:: Task details ::
Look through the records below for the line with "Bedrooms, Urban Center: 3 -> 2". Return that line and each one after it up to and including the line with "Pressupost Despeses, '18: 2588802 -> 1000000", exactly.

════════

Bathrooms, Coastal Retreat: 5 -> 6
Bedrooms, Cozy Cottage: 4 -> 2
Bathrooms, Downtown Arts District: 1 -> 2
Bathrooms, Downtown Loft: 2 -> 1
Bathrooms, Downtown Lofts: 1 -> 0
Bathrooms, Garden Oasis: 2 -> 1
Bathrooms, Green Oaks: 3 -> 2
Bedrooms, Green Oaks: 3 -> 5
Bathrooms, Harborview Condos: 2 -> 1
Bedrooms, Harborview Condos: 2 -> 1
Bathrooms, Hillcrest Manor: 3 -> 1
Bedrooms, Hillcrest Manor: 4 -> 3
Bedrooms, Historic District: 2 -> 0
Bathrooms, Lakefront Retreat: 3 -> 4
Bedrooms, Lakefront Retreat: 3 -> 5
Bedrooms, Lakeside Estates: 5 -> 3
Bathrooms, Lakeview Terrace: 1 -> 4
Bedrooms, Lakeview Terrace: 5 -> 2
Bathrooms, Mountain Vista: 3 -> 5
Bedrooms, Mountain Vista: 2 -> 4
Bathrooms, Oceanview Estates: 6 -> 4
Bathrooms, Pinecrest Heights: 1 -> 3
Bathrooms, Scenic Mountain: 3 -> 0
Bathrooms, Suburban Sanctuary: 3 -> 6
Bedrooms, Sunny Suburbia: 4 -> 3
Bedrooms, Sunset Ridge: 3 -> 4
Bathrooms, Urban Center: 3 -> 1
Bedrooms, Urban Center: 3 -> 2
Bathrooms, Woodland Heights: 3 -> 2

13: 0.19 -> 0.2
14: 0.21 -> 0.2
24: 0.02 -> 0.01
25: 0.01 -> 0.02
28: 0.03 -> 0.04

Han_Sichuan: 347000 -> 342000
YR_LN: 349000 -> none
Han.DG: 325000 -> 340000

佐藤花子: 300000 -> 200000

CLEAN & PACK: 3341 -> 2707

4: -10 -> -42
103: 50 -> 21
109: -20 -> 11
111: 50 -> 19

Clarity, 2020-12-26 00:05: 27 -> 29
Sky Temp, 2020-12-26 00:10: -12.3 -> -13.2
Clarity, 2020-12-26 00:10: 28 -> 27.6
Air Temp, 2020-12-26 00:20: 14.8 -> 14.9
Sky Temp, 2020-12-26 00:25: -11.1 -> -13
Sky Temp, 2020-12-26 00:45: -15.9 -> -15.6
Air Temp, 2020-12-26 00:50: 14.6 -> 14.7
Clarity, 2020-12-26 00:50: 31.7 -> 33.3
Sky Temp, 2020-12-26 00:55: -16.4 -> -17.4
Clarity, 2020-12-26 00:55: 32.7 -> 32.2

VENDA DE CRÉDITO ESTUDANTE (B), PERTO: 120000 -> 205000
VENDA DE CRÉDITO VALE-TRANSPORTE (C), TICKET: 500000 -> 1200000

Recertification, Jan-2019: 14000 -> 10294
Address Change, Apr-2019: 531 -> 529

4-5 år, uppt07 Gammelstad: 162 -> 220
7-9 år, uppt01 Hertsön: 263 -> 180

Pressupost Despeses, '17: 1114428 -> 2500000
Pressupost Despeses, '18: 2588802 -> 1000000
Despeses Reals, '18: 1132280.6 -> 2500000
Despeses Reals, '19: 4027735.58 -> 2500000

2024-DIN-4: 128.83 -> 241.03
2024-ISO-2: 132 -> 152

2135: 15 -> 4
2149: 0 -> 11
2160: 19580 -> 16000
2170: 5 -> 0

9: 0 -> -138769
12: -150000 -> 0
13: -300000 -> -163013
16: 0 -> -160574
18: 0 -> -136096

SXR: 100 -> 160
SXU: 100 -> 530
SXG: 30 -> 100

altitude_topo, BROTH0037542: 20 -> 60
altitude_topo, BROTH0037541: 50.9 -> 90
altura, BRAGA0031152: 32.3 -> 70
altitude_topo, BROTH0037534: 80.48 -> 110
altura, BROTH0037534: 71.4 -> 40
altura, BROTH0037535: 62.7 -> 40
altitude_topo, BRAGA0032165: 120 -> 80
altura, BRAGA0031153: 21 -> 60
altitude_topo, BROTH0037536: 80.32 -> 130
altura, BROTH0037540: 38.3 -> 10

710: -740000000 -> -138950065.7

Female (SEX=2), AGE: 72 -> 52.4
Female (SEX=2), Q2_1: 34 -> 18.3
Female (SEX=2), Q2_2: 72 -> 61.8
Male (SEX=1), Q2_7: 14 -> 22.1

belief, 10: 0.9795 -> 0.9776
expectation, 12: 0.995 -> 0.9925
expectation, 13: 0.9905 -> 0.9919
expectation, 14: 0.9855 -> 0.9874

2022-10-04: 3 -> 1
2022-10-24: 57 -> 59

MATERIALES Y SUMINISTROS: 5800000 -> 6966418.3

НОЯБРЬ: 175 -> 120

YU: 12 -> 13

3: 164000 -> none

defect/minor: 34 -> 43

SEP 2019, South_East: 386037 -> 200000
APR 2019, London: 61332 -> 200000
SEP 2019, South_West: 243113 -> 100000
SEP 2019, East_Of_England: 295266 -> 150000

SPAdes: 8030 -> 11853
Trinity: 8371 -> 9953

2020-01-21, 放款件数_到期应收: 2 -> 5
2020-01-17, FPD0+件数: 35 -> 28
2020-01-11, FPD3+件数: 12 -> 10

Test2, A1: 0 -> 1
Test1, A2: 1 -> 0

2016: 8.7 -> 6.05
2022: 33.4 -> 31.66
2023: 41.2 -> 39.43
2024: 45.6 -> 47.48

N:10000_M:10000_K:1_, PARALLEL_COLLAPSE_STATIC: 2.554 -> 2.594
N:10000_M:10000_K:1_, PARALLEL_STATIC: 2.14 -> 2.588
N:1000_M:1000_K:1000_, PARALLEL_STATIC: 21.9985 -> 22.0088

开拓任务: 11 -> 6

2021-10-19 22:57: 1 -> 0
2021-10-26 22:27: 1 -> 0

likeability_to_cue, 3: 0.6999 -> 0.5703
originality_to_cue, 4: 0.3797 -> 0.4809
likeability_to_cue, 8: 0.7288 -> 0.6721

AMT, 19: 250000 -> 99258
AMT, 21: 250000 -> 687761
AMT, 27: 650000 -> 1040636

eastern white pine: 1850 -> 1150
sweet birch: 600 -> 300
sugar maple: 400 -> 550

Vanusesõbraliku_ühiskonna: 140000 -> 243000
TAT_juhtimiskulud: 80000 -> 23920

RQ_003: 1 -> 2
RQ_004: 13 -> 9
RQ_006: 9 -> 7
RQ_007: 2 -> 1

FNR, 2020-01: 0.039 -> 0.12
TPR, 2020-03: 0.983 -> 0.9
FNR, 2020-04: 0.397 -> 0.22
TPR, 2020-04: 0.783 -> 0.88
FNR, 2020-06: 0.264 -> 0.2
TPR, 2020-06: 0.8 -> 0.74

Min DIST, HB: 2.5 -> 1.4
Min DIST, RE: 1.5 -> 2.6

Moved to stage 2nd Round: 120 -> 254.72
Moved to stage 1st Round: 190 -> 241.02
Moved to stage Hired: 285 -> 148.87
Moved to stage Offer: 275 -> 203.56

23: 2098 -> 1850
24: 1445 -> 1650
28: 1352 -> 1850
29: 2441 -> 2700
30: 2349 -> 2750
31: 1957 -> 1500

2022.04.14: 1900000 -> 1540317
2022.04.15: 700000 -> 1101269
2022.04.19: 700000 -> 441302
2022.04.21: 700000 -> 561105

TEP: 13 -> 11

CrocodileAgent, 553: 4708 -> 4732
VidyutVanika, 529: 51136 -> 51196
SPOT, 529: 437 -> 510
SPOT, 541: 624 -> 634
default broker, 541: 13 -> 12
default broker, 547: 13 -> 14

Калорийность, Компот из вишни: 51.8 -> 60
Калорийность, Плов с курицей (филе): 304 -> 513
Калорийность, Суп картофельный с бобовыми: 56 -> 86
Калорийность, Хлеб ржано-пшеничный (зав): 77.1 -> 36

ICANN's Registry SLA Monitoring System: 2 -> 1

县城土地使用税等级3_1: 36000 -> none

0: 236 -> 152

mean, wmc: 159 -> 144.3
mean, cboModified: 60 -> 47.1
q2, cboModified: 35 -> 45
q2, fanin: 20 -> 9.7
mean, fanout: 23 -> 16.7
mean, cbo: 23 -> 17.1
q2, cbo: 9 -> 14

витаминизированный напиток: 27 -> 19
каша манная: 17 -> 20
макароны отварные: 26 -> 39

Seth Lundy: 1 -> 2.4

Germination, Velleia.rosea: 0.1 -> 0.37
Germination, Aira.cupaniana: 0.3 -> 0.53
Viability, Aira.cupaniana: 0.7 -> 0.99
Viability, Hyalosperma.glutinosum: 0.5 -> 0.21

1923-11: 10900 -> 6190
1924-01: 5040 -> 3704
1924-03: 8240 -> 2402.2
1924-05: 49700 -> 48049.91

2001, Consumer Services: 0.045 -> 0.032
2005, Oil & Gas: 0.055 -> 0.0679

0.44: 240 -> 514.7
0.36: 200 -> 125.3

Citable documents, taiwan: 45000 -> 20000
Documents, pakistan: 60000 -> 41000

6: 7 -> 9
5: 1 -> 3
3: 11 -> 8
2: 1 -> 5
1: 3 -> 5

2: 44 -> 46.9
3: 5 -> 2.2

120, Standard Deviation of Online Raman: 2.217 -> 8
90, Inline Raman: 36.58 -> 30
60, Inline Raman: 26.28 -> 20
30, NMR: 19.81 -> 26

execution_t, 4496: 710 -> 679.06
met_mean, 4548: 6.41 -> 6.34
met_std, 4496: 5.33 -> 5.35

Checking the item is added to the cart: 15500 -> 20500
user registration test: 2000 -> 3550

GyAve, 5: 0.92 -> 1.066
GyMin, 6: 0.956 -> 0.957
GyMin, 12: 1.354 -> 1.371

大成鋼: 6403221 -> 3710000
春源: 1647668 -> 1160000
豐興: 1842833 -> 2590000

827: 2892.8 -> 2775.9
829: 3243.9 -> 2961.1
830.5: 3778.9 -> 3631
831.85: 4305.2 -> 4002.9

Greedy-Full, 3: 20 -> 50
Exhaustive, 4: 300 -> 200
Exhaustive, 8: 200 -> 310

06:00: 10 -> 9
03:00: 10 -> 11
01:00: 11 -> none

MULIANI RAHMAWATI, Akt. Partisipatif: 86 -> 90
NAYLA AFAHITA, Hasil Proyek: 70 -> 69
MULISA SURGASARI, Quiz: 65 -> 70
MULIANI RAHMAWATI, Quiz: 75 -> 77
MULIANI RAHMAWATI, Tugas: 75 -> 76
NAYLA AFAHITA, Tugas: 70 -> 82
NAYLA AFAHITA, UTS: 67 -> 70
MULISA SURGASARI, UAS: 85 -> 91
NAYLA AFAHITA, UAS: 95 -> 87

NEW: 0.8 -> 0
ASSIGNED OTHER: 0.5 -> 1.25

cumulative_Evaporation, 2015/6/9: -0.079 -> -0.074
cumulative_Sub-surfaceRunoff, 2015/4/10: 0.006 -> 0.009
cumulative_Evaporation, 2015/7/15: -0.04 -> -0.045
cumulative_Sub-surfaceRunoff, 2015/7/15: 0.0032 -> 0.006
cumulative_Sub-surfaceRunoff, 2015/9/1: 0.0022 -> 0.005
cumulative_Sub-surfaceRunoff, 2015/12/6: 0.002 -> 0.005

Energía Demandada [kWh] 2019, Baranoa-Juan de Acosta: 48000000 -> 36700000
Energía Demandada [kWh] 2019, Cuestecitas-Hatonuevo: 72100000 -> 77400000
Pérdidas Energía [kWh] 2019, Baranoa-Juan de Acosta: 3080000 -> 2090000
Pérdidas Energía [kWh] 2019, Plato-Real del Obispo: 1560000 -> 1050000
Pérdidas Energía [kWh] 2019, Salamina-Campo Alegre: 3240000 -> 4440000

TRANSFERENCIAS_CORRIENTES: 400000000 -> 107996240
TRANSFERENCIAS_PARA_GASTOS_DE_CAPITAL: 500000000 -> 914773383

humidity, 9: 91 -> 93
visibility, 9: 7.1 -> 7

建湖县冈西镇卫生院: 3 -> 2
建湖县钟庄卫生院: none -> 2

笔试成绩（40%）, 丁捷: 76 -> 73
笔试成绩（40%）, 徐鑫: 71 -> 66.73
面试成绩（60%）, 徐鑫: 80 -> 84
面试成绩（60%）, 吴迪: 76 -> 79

════════

:: Your solution ::
Bedrooms, Urban Center: 3 -> 2
Bathrooms, Woodland Heights: 3 -> 2

13: 0.19 -> 0.2
14: 0.21 -> 0.2
24: 0.02 -> 0.01
25: 0.01 -> 0.02
28: 0.03 -> 0.04

Han_Sichuan: 347000 -> 342000
YR_LN: 349000 -> none
Han.DG: 325000 -> 340000

佐藤花子: 300000 -> 200000

CLEAN & PACK: 3341 -> 2707

4: -10 -> -42
103: 50 -> 21
109: -20 -> 11
111: 50 -> 19

Clarity, 2020-12-26 00:05: 27 -> 29
Sky Temp, 2020-12-26 00:10: -12.3 -> -13.2
Clarity, 2020-12-26 00:10: 28 -> 27.6
Air Temp, 2020-12-26 00:20: 14.8 -> 14.9
Sky Temp, 2020-12-26 00:25: -11.1 -> -13
Sky Temp, 2020-12-26 00:45: -15.9 -> -15.6
Air Temp, 2020-12-26 00:50: 14.6 -> 14.7
Clarity, 2020-12-26 00:50: 31.7 -> 33.3
Sky Temp, 2020-12-26 00:55: -16.4 -> -17.4
Clarity, 2020-12-26 00:55: 32.7 -> 32.2

VENDA DE CRÉDITO ESTUDANTE (B), PERTO: 120000 -> 205000
VENDA DE CRÉDITO VALE-TRANSPORTE (C), TICKET: 500000 -> 1200000

Recertification, Jan-2019: 14000 -> 10294
Address Change, Apr-2019: 531 -> 529

4-5 år, uppt07 Gammelstad: 162 -> 220
7-9 år, uppt01 Hertsön: 263 -> 180

Pressupost Despeses, '17: 1114428 -> 2500000
Pressupost Despeses, '18: 2588802 -> 1000000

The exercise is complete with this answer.